Mark Suleiman, a Kearney native and successful investor at a very young age, bought a building and land at Technology Park in 2015. The University of Nebraska Foundation and University of Nebraska-Lincoln developed the site, which opened in 1997. But with the development of Innovation Campus on the former State Fair Park property, the foundation and UNL were less interested in the property.

Suleiman, who has franchise investments in Tasty Burger, a fast-foot restaurant mainly back East, wanted a direct connection for his burger joint and found that with Nebraska Cattlemen members.

It turned out there were three possible locations and Suleiman sold 1.9 undeveloped acres for the new Cattlemen’s headquarters.

“Mark gave a very competitive offer to the board and we bought the land,” Weide said.

Another task force was assembled to focus on the building’s need, review bids and work with the contractor and the board. Ground was broken in January 2018. A summer storm damaged some of the building, which pushed back construction by a month. The Cattlemen took occupancy in February.

When the offices were moved from downtown to the new building, staff and members could see almost double the space for offices and meeting rooms, from 4,000 square feet to 7,000 square feet, plus 1,000 square feet in the garage.

The offices are smaller than they had downtown, but that’s not a negative. In the downtown offices, there were no small conference rooms, so meetings often were held in offices. The new building has two conference rooms, so there’s no need for larger offices.

Nebraska Cattlemen boardroom

The board has 34 members. Board meetings usually had the six vice chairmen plus staff for a total of 45 to 50 people. The old offices didn’t have a room to accommodate that many, so any Lincoln meetings had to be held outside the offices. Not so anymore, although meetings will circulate around the state as they always have. The education room will hold 60 to 70 people.

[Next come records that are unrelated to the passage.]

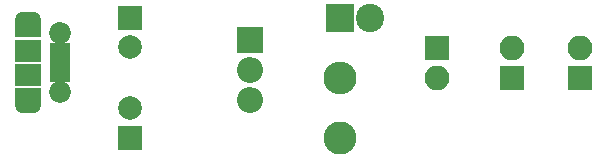
<source format=gts>
G04 #@! TF.FileFunction,Soldermask,Top*
%FSLAX46Y46*%
G04 Gerber Fmt 4.6, Leading zero omitted, Abs format (unit mm)*
G04 Created by KiCad (PCBNEW 4.0.7) date Friday, 14 September '14e' 2018 'PM' 'le44' 22:03:44*
%MOMM*%
%LPD*%
G01*
G04 APERTURE LIST*
%ADD10C,0.100000*%
%ADD11R,2.000000X2.000000*%
%ADD12C,2.000000*%
%ADD13R,2.400000X2.400000*%
%ADD14C,2.400000*%
%ADD15R,2.300000X1.900000*%
%ADD16C,1.850000*%
%ADD17R,1.750000X0.800000*%
%ADD18O,2.300000X1.600000*%
%ADD19R,2.300000X1.600000*%
%ADD20R,2.100000X2.100000*%
%ADD21O,2.100000X2.100000*%
%ADD22C,2.800000*%
%ADD23O,2.800000X2.800000*%
%ADD24R,2.200000X2.200000*%
%ADD25O,2.200000X2.200000*%
G04 APERTURE END LIST*
D10*
D11*
X119380000Y-73660000D03*
D12*
X119380000Y-76160000D03*
D11*
X119380000Y-83820000D03*
D12*
X119380000Y-81320000D03*
D13*
X137160000Y-73660000D03*
D14*
X139700000Y-73660000D03*
D15*
X110775000Y-78470000D03*
D16*
X113475000Y-74970000D03*
D17*
X113475000Y-76820000D03*
X113475000Y-76170000D03*
X113475000Y-78770000D03*
X113475000Y-78120000D03*
X113475000Y-77470000D03*
D16*
X113475000Y-79970000D03*
D15*
X110775000Y-76470000D03*
D18*
X110775000Y-73970000D03*
X110775000Y-80970000D03*
D19*
X110775000Y-80370000D03*
X110775000Y-74570000D03*
D20*
X145415000Y-76200000D03*
D21*
X145415000Y-78740000D03*
D22*
X137160000Y-83820000D03*
D23*
X137160000Y-78740000D03*
D20*
X151765000Y-78740000D03*
D21*
X151765000Y-76200000D03*
D20*
X157480000Y-78740000D03*
D21*
X157480000Y-76200000D03*
D24*
X129540000Y-75565000D03*
D25*
X129540000Y-78105000D03*
X129540000Y-80645000D03*
M02*

</source>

“Leading into convention (last fall), to me it was just another project,” Weide said. “But once you get it enclosed and see reality in place, we have a new home here.”

Each update in Nebraska Cattlemen magazine helped get members more excited.

A fund drive began at the 2017 convention with a goal of $1 million.

“The campaign has ended, because we have to start building the donor wall,” McClymont said. “It’s great how the membership stepped up.”

The fund is at $851,000 and checks are still coming in. The project originally had a budget of $1.73 million and likely will top out at $1.8 million.

“So we’re over a little, with some upgrades,” Weide said.

The donor wall will feature names of any amount of donation for the building fund. Beyond the wall, any donation of $5,000 or more will be honored with a plaque with name, company name, logo or brand, and hung in the Education Room.

The headquarters’ walls will fill up once all the historic photos and memorabilia are placed. Most of one wall in a larger meeting room already features an extensive barbed wire collection that was given to the Cattlemen.

Nebraska Cattlemen barbed wire

Also featured are a full kitchen and break room, near a covered patio that overlooks the lake. The restrooms double as storm shelters. The garage is a big addition from what was available downtown. It permits loading and unloading indoors, away from rain, snow and wind.

Nebraska Cattlemen came into existence in 1988 with the merger of the Nebraska Stock Growers Association, primarily in the western part of the state, and Nebraska Livestock Feeders Association, mostly in eastern Nebraska, along with the Feedlot Council, which was formed to help merge the two groups.

NSGA had long had its office in Alliance. When operations moved to Lincoln, a satellite office remained in Alliance.

The 3,700 members, who represent 70 percent of the cattle in Nebraska, will get to show off their new digs at an open house in June.